#### What you need to do:
Report each line of the entries below that includes "coordinate".

#### Given entries:

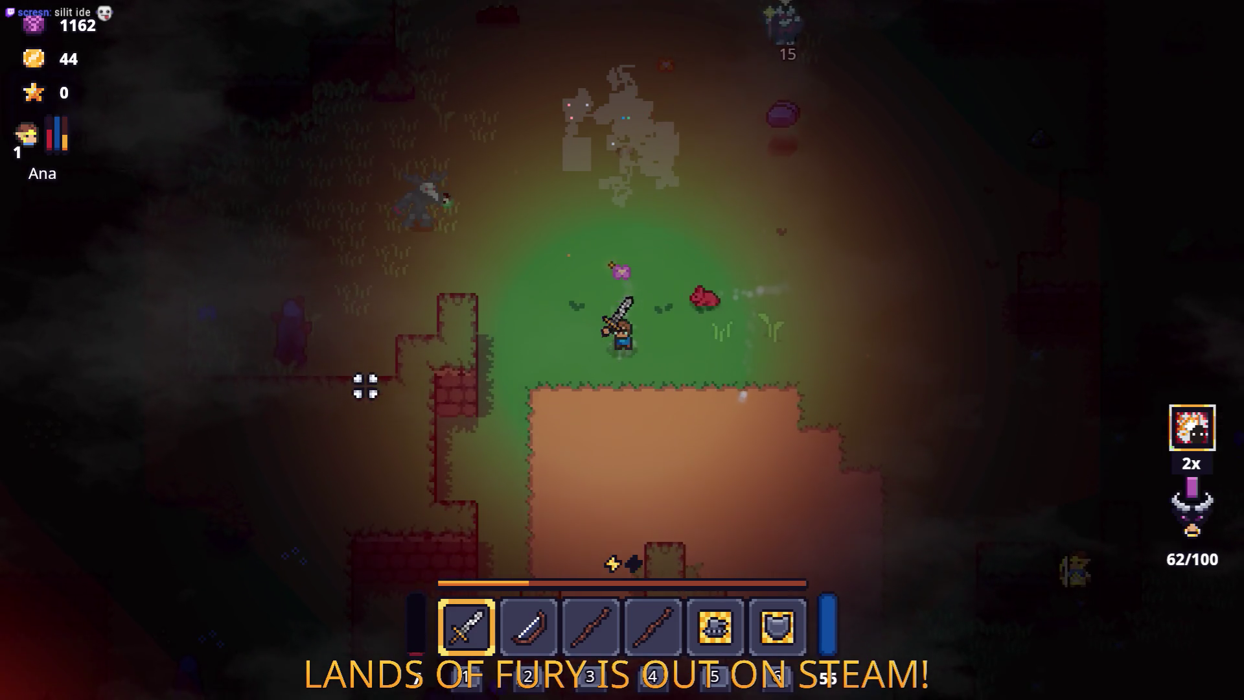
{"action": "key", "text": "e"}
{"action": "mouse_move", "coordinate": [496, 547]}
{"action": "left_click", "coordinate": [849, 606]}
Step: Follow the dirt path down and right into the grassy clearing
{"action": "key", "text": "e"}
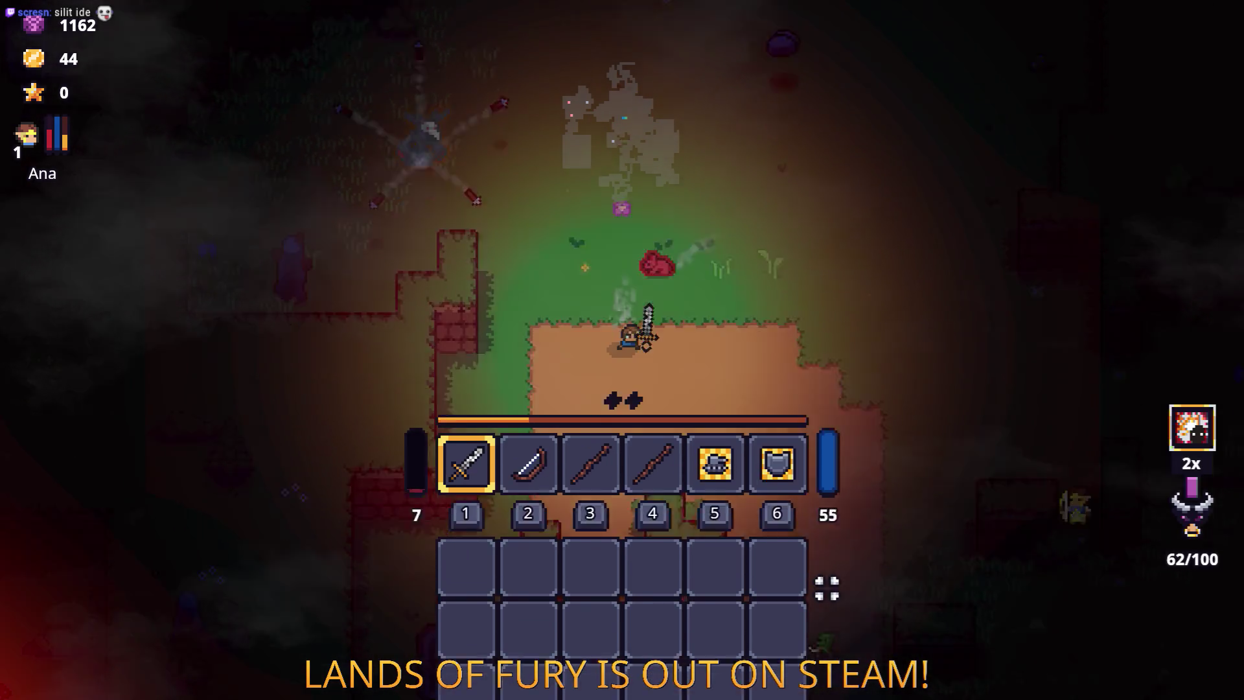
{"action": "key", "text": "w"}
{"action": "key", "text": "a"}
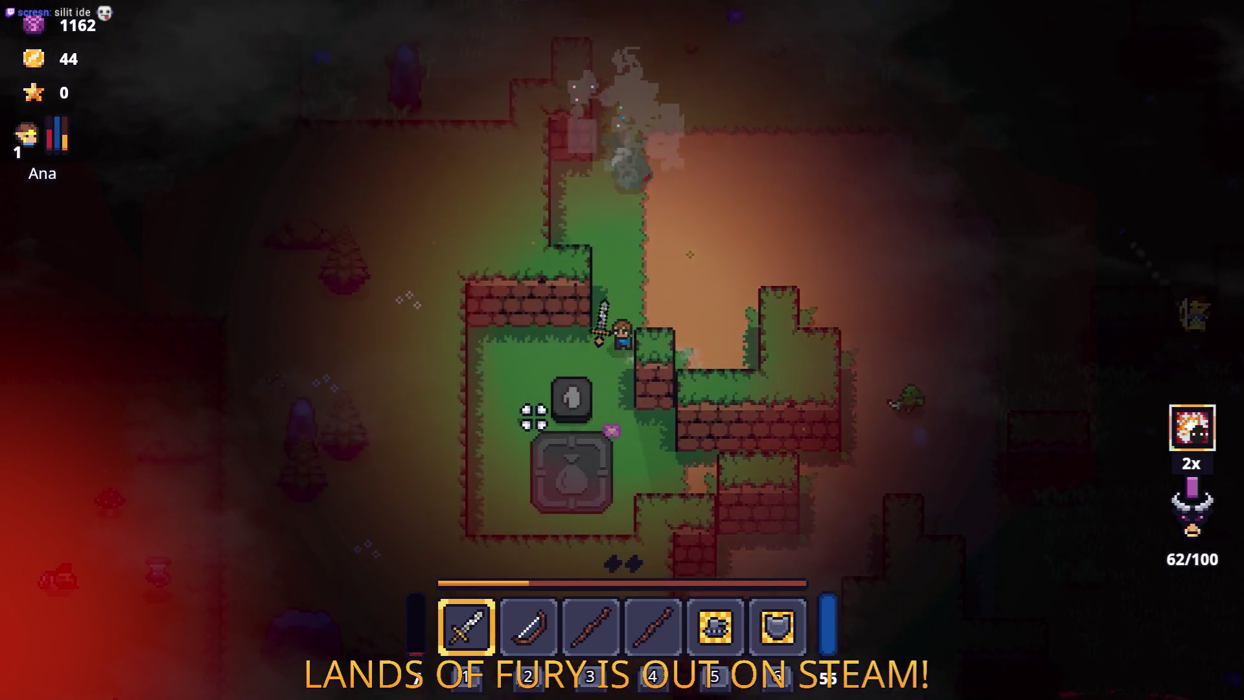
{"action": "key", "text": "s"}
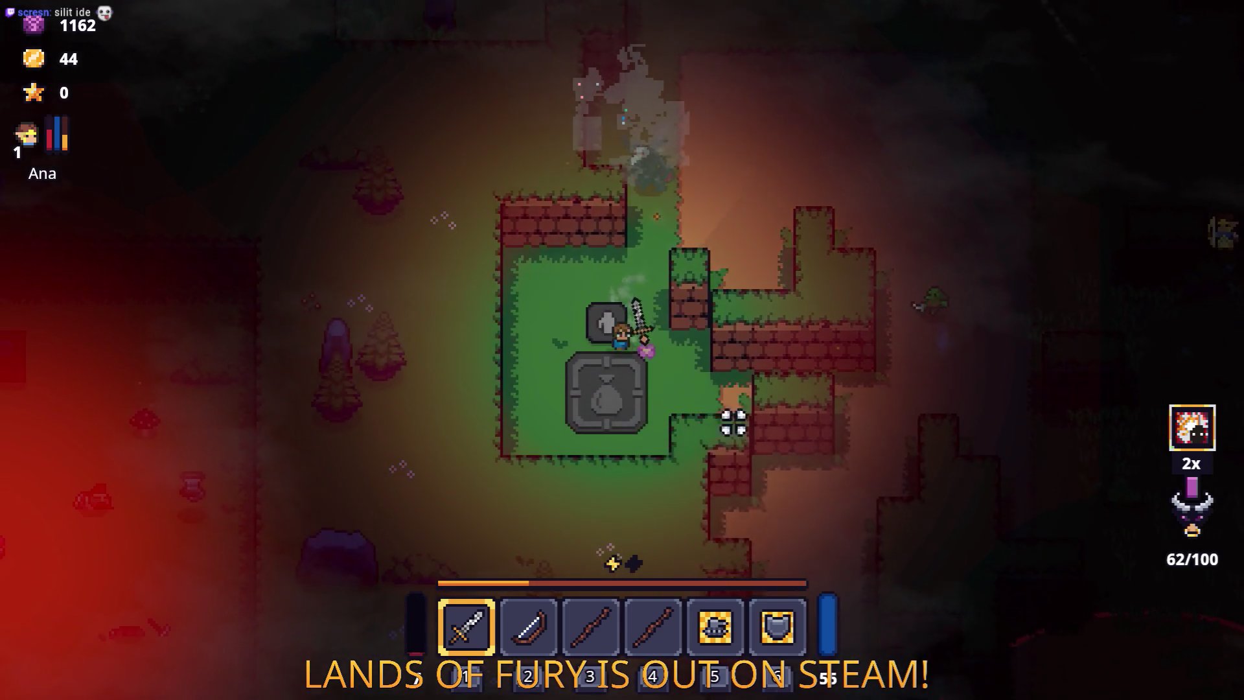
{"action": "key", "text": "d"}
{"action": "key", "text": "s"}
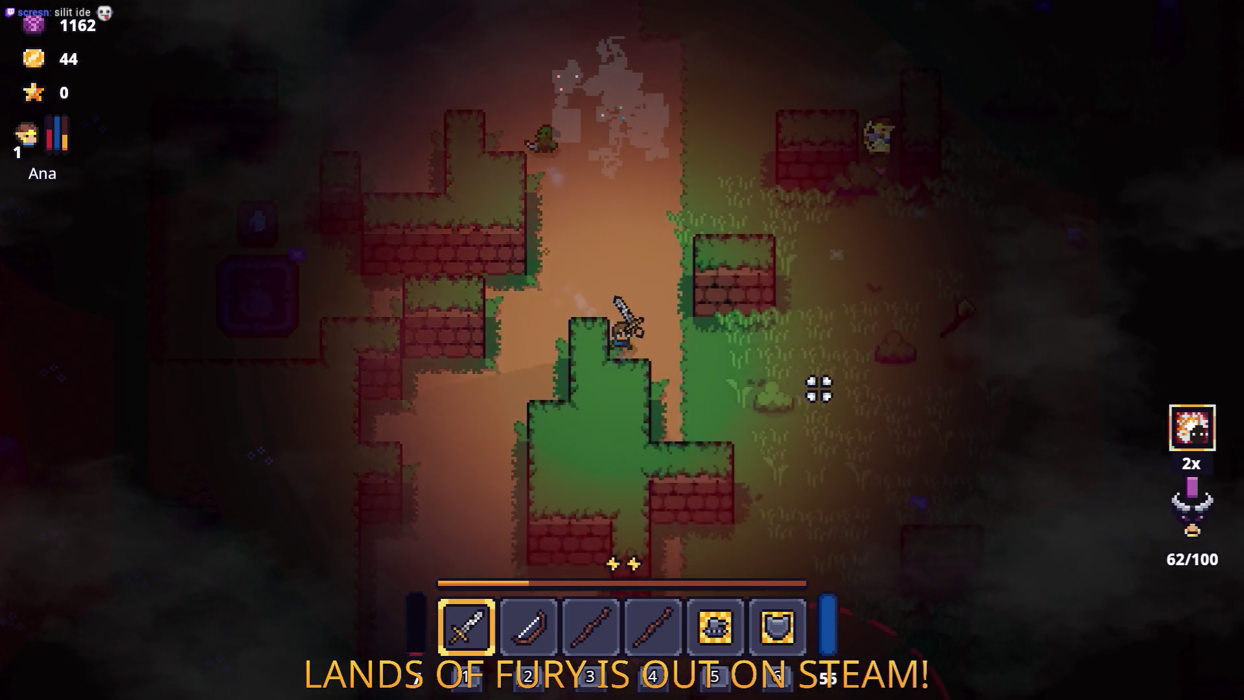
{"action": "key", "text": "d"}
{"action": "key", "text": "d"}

---

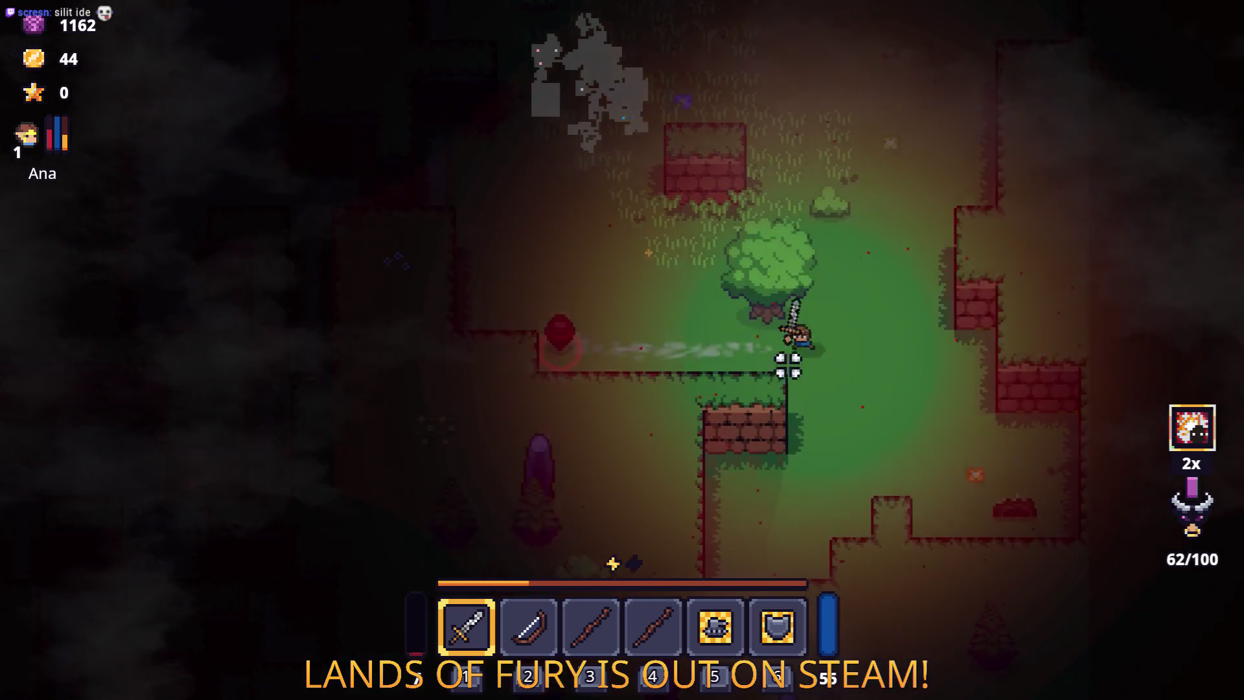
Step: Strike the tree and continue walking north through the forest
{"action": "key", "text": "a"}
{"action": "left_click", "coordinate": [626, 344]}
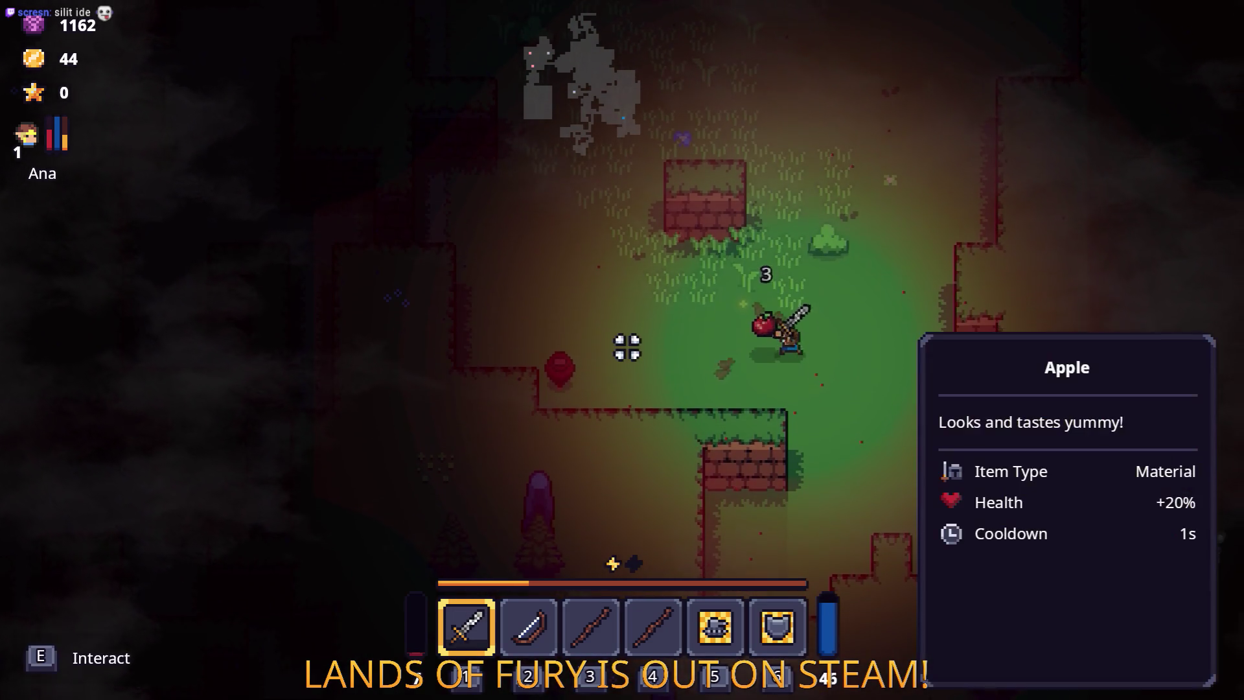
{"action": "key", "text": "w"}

#### Solved exercise:
{"action": "mouse_move", "coordinate": [496, 547]}
{"action": "left_click", "coordinate": [849, 606]}
{"action": "left_click", "coordinate": [626, 344]}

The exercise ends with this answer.